# Piatnik's revenge



## franknagy

I am sure we are playing with the card decks made of same manufacturer *Piatnik* for 150 years.
Do Bohemian card players know the expression _*Piatnikova msta = Piatnik's revenge*_?


----------



## franknagy

I use this expression for the case when somebody does not utilize his good cards and in the next deals he gets wrong cards [because of the revenge of the famous card manufacturer Ferdinand Piatnik's spirit].


----------



## Maaveho

I have never heard such an expression.


----------



## kelt

I agree with Maaveho – I never heard the expression in Czech.
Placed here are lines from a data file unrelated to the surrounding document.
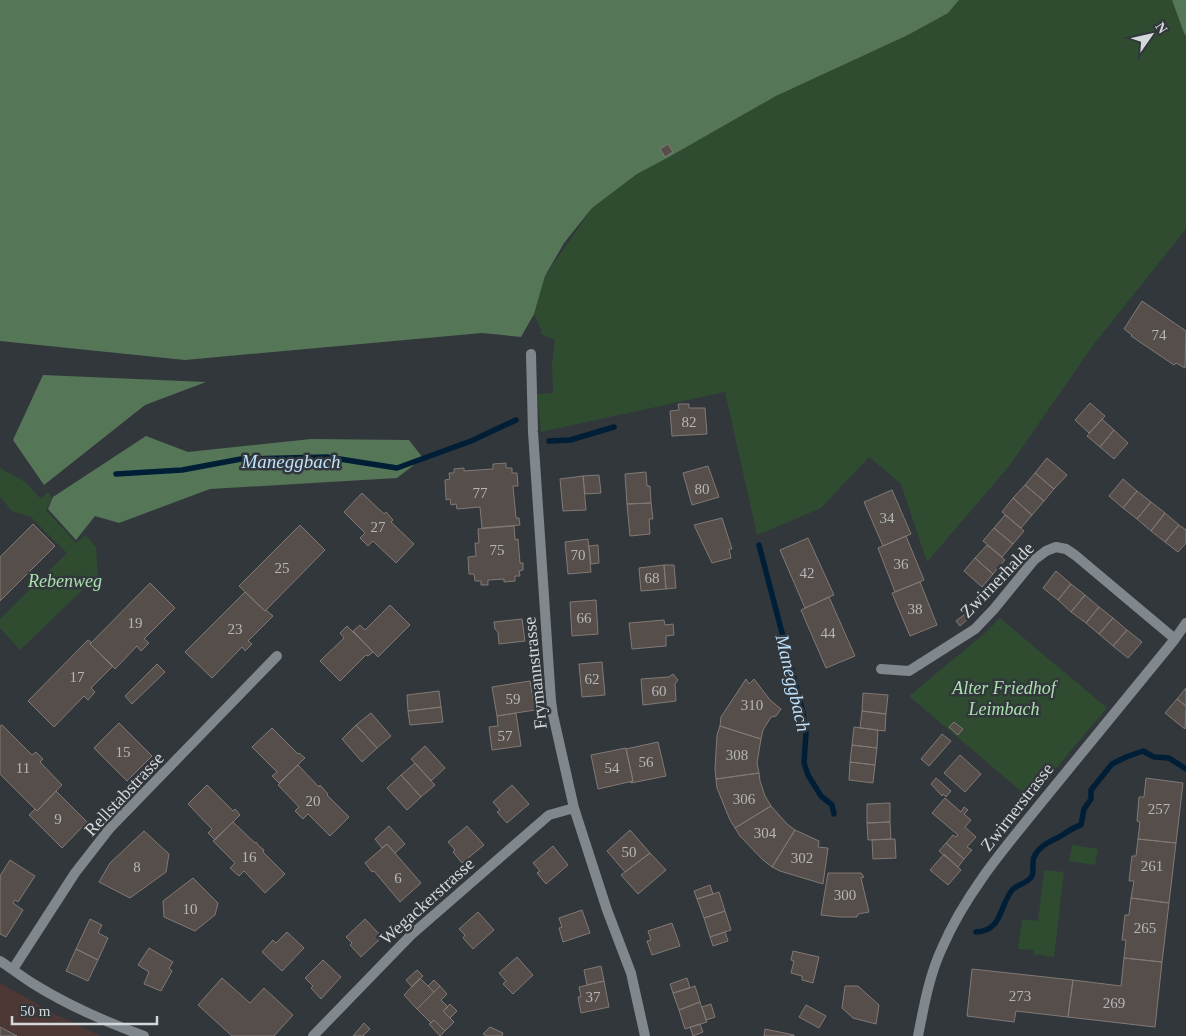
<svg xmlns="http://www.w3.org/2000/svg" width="1186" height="1036" font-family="Georgia,serif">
	<rect width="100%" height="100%" fill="#32373c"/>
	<path fill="#4d3835" d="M 0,983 L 57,1015 L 101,1036 L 0,1036 Z"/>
	<path fill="#2f4c31" d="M 959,0 L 1172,0 L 1184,33 L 1186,36 L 1186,229 L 1094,344 L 1010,465 L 927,562 L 901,484 L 869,457 L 821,508 L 757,535 L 725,392 L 541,432 L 537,394 L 553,393 L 552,364 L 555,340 L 541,334 L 541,330 L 534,314 L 545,276 L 592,208 L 637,174 L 669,157 L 776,96 L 908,35 L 947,13 Z
		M 0,468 L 25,482 L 41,499 L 48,492 L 52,498 L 46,510 L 76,543 L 86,535 L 96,548 L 98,575 L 20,650 L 0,628 L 0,619 L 67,553 L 31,517 L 12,511 L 0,497 Z
		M 1000,618 L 1107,708 L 1030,799 L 909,696 L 985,633 Z
		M 1072,845 L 1098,849 L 1095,865 L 1069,861 Z
		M 1044,870 L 1064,872 L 1054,957 L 1034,954 L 1034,950 L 1018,949 L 1022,919 L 1038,921 Z"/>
	<path fill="#567658" d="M 0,0 L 959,0 L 948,13 L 908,35 L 776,96 L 669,157 L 637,174 L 592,208 L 564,243 L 545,276 L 534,314 L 521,337 L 482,333 L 185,360 L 0,341 Z
		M 1172,0 L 1186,0 L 1186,36 L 1184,33 Z
		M 43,375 L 206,382 L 145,405 L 44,485 L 13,440 Z
		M 146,436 L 188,452 L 311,439 L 409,440 L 423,458 L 397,478 L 210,489 L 119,523 L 95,516 L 76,540 L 48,509 L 53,497 Z"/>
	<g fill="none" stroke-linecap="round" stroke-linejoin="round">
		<path stroke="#001f37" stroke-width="5.5" d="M 549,441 L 570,440 L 614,427
			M 116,474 L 182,470 L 241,459 L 327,457 L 397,468 L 471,441 L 516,420
			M 759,545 L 803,713 L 806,733 L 804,763 L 808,775 L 821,796 L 832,805 L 834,814
			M 976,932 C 1003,931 999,905 1013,889 C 1019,884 1028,883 1032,876 C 1034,870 1032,862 1034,857 C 1040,844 1053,841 1064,834 C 1070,830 1074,827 1081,825 L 1084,809 L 1091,799 L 1091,790 L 1112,764 L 1126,757 L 1143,751 L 1154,757 L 1169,758 L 1186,769"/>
	</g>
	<path fill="#564e4a" stroke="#817975" d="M 668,144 L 673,152 L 665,157 L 660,149 Z
		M 1142,301 L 1186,331 L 1185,368 L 1176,363 L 1174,365 L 1131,336 L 1132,335 L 1124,329 Z
		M 1090,403 L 1105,416 L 1089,433 L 1075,420 Z
		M 678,404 L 689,404 L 689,408 L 705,408 L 707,434 L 672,436 L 670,411 L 679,410 Z
		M 1102,419 L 1114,430 L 1100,447 L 1087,436 Z
		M 1114,430 L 1128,443 L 1114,459 L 1100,447 Z
		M 1047,458 L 1067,475 L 1054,489 L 1035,473 Z
		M 506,463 L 506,468 L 512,468 L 512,473 L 517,473 L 518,486 L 513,486 L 516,518 L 519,518 L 520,525 L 482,528 L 480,507 L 457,509 L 456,504 L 451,505 L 450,499 L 446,500 L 445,480 L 450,479 L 449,473 L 454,473 L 454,469 L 464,468 L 464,471 L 493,469 L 493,464 Z
		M 708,466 L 719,497 L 692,505 L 683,473 Z
		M 646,472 L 647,486 L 650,486 L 651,503 L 627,504 L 625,474 Z
		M 1035,473 L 1054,489 L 1044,501 L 1025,485 Z
		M 599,475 L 601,493 L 585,494 L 583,476 Z
		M 583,476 L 586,510 L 563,511 L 560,479 Z
		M 1123,479 L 1137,491 L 1123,508 L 1109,496 Z
		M 1025,485 L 1044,501 L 1032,515 L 1013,498 Z
		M 892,490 L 911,534 L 883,546 L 864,502 Z
		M 1137,491 L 1151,502 L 1137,519 L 1123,508 Z
		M 362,493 L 384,514 L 386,512 L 393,520 L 391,522 L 414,544 L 396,563 L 373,541 L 368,546 L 360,538 L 365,533 L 344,512 Z
		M 1013,498 L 1032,515 L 1021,528 L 1002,512 Z
		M 1151,502 L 1165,513 L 1151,531 L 1137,519 Z
		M 651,503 L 653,519 L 649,519 L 650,534 L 630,536 L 627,504 Z
		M 1165,513 L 1179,525 L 1165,542 L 1151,531 Z
		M 1005,515 L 1024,531 L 1013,544 L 994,528 Z
		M 722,518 L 732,549 L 729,549 L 731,558 L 712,563 L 694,525 Z
		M 33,524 L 55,546 L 0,601 L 0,557 Z
		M 300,525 L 325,550 L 265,611 L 239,586 Z
		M 1179,525 L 1186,530 L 1186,543 L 1178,552 L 1165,542 Z
		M 514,526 L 515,540 L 518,539 L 520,563 L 523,563 L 523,570 L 519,571 L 520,576 L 515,576 L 515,581 L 504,582 L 504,579 L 488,580 L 488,585 L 481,585 L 481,581 L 475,581 L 474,574 L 469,574 L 468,557 L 476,556 L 475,543 L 479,543 L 478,529 Z
		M 994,528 L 1013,544 L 1002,557 L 983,541 Z
		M 906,536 L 924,580 L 895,592 L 878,548 Z
		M 808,538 L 834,595 L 805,608 L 780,550 Z
		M 588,539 L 591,572 L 568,574 L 565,542 Z
		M 598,545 L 599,563 L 591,564 L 589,546 Z
		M 987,545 L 1005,560 L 993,574 L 975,558 Z
		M 975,558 L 993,574 L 982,587 L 964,571 Z
		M 664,565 L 674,565 L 676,588 L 666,589 Z
		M 664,565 L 666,589 L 641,591 L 639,568 Z
		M 1056,571 L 1071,584 L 1058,600 L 1043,588 Z
		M 920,582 L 937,625 L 910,636 L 892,593 Z
		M 150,583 L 175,608 L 144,639 L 149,643 L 141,651 L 137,646 L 115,669 L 90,644 Z
		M 1071,584 L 1085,595 L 1071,612 L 1058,600 Z
		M 245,592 L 265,611 L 266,610 L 273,616 L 248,641 L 252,644 L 245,651 L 242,647 L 212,678 L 185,652 Z
		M 1085,595 L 1099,607 L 1086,623 L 1071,612 Z
		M 829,597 L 855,656 L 826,668 L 801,610 Z
		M 596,600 L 598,634 L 572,636 L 570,602 Z
		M 390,605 L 410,625 L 378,657 L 353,631 L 360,625 L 365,630 Z
		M 1099,607 L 1113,618 L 1099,634 L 1086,623 Z
		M 968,612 L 971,616 L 960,626 L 956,621 Z
		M 1113,618 L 1127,630 L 1113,646 L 1099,634 Z
		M 522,619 L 525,641 L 499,644 L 498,632 L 495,629 L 494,622 Z
		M 664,620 L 665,625 L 673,624 L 674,635 L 666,636 L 666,646 L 632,649 L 629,623 Z
		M 347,626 L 373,652 L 368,656 L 366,655 L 340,681 L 320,661 L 344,638 L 340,633 Z
		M 1127,630 L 1142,642 L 1128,658 L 1113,646 Z
		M 88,640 L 91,642 L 90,644 L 113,666 L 91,688 L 95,692 L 88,700 L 84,696 L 54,727 L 28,701 Z
		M 602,662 L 605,695 L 582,697 L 579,664 Z
		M 157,664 L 165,672 L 132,704 L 125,696 Z
		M 673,674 L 678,680 L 675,684 L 676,701 L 643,705 L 641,679 L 669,677 Z
		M 746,679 L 749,684 L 754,679 L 770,700 L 781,709 L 776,716 L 771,717 L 763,730 L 761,739 L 720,726 L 721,717 Z
		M 530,681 L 535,710 L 497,716 L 492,687 Z
		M 1186,688 L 1186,706 L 1177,699 Z
		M 439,691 L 441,707 L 408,711 L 407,695 Z
		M 863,693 L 888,695 L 886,714 L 862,711 Z
		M 1177,699 L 1186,706 L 1185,729 L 1165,713 Z
		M 441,707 L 443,722 L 410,725 L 408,711 Z
		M 862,711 L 886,714 L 885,731 L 860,728 Z
		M 371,713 L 391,736 L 377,748 L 356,725 Z
		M 516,713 L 521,746 L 492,750 L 489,727 L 498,726 L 497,716 Z
		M 954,722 L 963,729 L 958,735 L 949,727 Z
		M 119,723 L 152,756 L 127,781 L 94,748 Z
		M 2,725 L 32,755 L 36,752 L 43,759 L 40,762 L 62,785 L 37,811 L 0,774 L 0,726 Z
		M 356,725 L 377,748 L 362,762 L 342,739 Z
		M 720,726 L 761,739 L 757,763 L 759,773 L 716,779 L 715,769 L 717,735 Z
		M 854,727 L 878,730 L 877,748 L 852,745 Z
		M 272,728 L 298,754 L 299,753 L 305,758 L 279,783 L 272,776 L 277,772 L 252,747 Z
		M 942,734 L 951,741 L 929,766 L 921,759 Z
		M 658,742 L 666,776 L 631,783 L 630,782 L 633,781 L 626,749 Z
		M 852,745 L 877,748 L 875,765 L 850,762 Z
		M 425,746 L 445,768 L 431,781 L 411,759 Z
		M 626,748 L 633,781 L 598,789 L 591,755 Z
		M 960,755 L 981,774 L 965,792 L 944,773 Z
		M 850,762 L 875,765 L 873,783 L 849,780 Z
		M 415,763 L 435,785 L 421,797 L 401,775 Z
		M 298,765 L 319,787 L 320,785 L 328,794 L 327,795 L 349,817 L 330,836 L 308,814 L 303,819 L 295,811 L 299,807 L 278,785 Z
		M 759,773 L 760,781 L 765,796 L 771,806 L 735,828 L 730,820 L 717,788 L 716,779 Z
		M 401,775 L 421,797 L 407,810 L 387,788 Z
		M 936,778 L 951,791 L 946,797 L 943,794 L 942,796 L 931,784 Z
		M 1146,778 L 1183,783 L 1176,843 L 1138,839 L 1140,822 L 1137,821 L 1139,797 L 1144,797 Z
		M 207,785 L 233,811 L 235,809 L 240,815 L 215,840 L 208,833 L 212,829 L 188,804 Z
		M 512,785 L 529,804 L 507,823 L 497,812 L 500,810 L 493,802 Z
		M 56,791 L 87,822 L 62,848 L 29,815 L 35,809 L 37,811 Z
		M 945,798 L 961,812 L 964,807 L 968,810 L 964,814 L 971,820 L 965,827 L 976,837 L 967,847 L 972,850 L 964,859 L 946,843 L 953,835 L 956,837 L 958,835 L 932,813 Z
		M 890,803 L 890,822 L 867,823 L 867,804 Z
		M 771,806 L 787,824 L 795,830 L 772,867 L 763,860 L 740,836 L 735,828 Z
		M 233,822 L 255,843 L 256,842 L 259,846 L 264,850 L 263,852 L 285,874 L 265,893 L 244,871 L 239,876 L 230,868 L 235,863 L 213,841 Z
		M 890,822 L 891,839 L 868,840 L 867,823 Z
		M 389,826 L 405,844 L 395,853 L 387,844 L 382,848 L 375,839 Z
		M 467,826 L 484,845 L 462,863 L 453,852 L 455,850 L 448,842 Z
		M 630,830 L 650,853 L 625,872 L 607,851 Z
		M 795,830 L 819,841 L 818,847 L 828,848 L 823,884 L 780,871 L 772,867 Z
		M 144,831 L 169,854 L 166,872 L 130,898 L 99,882 L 110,863 Z
		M 895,839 L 896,858 L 873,859 L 872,840 Z
		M 1138,839 L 1176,843 L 1169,903 L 1131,898 L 1134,881 L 1129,881 L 1132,856 L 1136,856 Z
		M 946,843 L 964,859 L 958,867 L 939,851 Z
		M 387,844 L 421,883 L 400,902 L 374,871 L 372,872 L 365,863 Z
		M 553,846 L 568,865 L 546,884 L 537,873 L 540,871 L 533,863 Z
		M 650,853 L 666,870 L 638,894 L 621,875 Z
		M 944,854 L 961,870 L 948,885 L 930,870 Z
		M 10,860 L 35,876 L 18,902 L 15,900 L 13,903 L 23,910 L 6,937 L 0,934 L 0,881 L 1,879 L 0,876 Z
		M 828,873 L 861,873 L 864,877 L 861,878 L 869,912 L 858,914 L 857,917 L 839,917 L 821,915 Z
		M 193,878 L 218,903 L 215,915 L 195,931 L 164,917 L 163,901 Z
		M 710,885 L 713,894 L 697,899 L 694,891 Z
		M 719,892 L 725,911 L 704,918 L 697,899 Z
		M 1131,898 L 1169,903 L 1162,962 L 1124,958 L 1126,940 L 1122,940 L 1125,915 L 1129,915 Z
		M 582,910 L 590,933 L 563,942 L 559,928 L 562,927 L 559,918 Z
		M 725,911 L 731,930 L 710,937 L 704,918 Z
		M 478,912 L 494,930 L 473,949 L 463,938 L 465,935 L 459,929 Z
		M 90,919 L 102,925 L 98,933 L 108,938 L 98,960 L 76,949 Z
		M 365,919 L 382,937 L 361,957 L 350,945 L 352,943 L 346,937 Z
		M 672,923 L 680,946 L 652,955 L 647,941 L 651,940 L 648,931 Z
		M 287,932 L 304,948 L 282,971 L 262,952 L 273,940 L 276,943 Z
		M 725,932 L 728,941 L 713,946 L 710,937 Z
		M 149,948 L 173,962 L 169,968 L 172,971 L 161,991 L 144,984 L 149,972 L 138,965 Z
		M 76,949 L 98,960 L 88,981 L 66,971 Z
		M 793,951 L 819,957 L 813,983 L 802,980 L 802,976 L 791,973 L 794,961 L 791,960 Z
		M 517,957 L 533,975 L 513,994 L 503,984 L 506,981 L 499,973 Z
		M 1124,958 L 1162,962 L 1155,1027 L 1068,1017 L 1073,980 L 1121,986 Z
		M 323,960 L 341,977 L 321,999 L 311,988 L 313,986 L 305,978 Z
		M 601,966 L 604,981 L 587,985 L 584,970 Z
		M 972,969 L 1073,980 L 1068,1017 L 1016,1011 L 1014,1022 L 967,1016 Z
		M 417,970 L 423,976 L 412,987 L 406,980 Z
		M 222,978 L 250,1003 L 264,988 L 293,1015 L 274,1036 L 232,1036 L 198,1005 Z
		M 420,978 L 434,992 L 417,1009 L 404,995 Z
		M 687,978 L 690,988 L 673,993 L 670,984 Z
		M 434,980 L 440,986 L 434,992 L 428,986 Z
		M 604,981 L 609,1007 L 581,1013 L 578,997 L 581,997 L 579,987 Z
		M 440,986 L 447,994 L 441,1000 L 448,1007 L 443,1011 L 454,1022 L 445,1031 L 434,1020 L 431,1023 L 417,1009 Z
		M 695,986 L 700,1002 L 679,1010 L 673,993 Z
		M 845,986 L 858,986 L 879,1005 L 876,1024 L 853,1018 L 842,1008 Z
		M 700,1002 L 707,1022 L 685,1029 L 679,1010 Z
		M 450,1004 L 457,1011 L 450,1018 L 443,1011 Z
		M 711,1004 L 715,1017 L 706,1020 L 702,1007 Z
		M 806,1005 L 826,1016 L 819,1028 L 799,1017 Z
		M 434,1020 L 445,1031 L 440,1036 L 429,1024 Z
		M 364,1023 L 370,1029 L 363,1036 L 353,1036 Z
		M 700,1024 L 703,1032 L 693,1036 L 690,1027 Z
		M 0,1027 L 17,1036 L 0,1036 Z
		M 490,1027 L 503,1033 L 502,1036 L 487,1036 L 483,1034 Z
		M 765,1029 L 794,1035 L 794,1036 L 764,1036 Z"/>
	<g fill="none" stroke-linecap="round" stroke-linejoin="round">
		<path stroke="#80878d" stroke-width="10" d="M 531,354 L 533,432 L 551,701 L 553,715 L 574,808 L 607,910 L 631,973 L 645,1036
			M 881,669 L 909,671 L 975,629 L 994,609 L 1034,560 L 1046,551 L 1056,547 L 1066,549 L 1075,555 L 1175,639
			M 0,961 C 11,968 21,976 32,983 C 67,1005 106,1022 144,1036
			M 13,969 L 75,873 L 110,828 L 277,656
			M 313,1036 L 411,935 L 549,815 L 574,808
			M 918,1036 C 924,1006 929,976 942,948 C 966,892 1007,845 1045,798 C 1088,745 1132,692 1175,639 L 1186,623"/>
	</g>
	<g text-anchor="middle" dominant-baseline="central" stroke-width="5" stroke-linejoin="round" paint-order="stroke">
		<g font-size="15" fill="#b5b6b7">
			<text x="1159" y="335">74</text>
			<text x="689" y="422">82</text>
			<text x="702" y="489">80</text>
			<text x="480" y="493">77</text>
			<text x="887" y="518">34</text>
			<text x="378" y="527">27</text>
			<text x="497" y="550">75</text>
			<text x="578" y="555">70</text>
			<text x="901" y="564">36</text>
			<text x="282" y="568">25</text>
			<text x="807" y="573">42</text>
			<text x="652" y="578">68</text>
			<text x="915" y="609">38</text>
			<text x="584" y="618">66</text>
			<text x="135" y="623">19</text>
			<text x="235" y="629">23</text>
			<text x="828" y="633">44</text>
			<text x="77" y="677">17</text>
			<text x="592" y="679">62</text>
			<text x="659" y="691">60</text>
			<text x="513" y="699">59</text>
			<text x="752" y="705">310</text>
			<text x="505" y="736">57</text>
			<text x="123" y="752">15</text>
			<text x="737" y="755">308</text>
			<text x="646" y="762">56</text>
			<text x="23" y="768">11</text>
			<text x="612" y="768">54</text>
			<text x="744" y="799">306</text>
			<text x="313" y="801">20</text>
			<text x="1159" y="809">257</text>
			<text x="58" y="819">9</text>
			<text x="765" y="833">304</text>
			<text x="629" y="852">50</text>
			<text x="249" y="857">16</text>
			<text x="802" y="858">302</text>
			<text x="1152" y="866">261</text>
			<text x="137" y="867">8</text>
			<text x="398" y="878">6</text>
			<text x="845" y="895">300</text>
			<text x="190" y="909">10</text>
			<text x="1145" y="928">265</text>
			<text x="1020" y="996">273</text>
			<text x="593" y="997">37</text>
			<text x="1114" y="1003">269</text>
		</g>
		<g font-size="18" fill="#d5d8db" stroke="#32373c">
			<text transform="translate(997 580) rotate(-46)">Zwirnerhalde</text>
			<text transform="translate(535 673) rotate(-96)">Frymannstrasse</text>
			<text transform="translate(124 794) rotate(-47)">Rellstabstrasse</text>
			<text transform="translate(1017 807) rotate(-52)">Zwirnerstrasse</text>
			<text transform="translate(427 901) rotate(-42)">Wegackerstrasse</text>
		</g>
		<g font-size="18" font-style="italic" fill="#a9e0ac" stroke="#32373c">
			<text x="65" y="581">Rebenweg</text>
			<text x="1004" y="688">Alter Friedhof<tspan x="1004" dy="21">Leimbach</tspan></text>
		</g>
		<g font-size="19" font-style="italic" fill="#bee1fd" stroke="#32373c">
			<text x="291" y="461">Maneggbach</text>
			<text transform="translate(793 683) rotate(77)">Maneggbach</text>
		</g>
	</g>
	<g transform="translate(1151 35) rotate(56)" stroke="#32373c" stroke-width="4" paint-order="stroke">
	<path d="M0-4L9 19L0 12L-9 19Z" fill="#d5d8db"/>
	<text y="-8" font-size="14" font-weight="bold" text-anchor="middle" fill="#d5d8db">N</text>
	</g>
	<path d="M12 1016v8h145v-8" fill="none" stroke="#d5d8db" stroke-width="2.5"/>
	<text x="20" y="1016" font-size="15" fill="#d5d8db" stroke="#32373c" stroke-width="4" paint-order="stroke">50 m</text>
</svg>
Although Piatnik, as a cards manufacturer, is known in the Czech Republic.


----------



## franknagy

Hi Kelt,
Please quote some typical sayings or stories of Czech cars players.
Let me return to the original question: _What do yo say when you had missed to win with your excellent deal and after it you got wrong cards in series?_


----------



## kelt

franknagy said:


> Hi Kelt,
> Please quote some typical sayings or stories of Czech cars players.
> Let me return to the original question: _What do yo say when you had missed to win with your excellent deal and after it you got wrong cards in series?_



_Smůla, smolka, nebylo mi shůry dáno, neměl jsem štěstí._ These are only general sayings, not sure to which degree they're relevant to the game of cards.

Maybe others, more passionate card players, will know better.


----------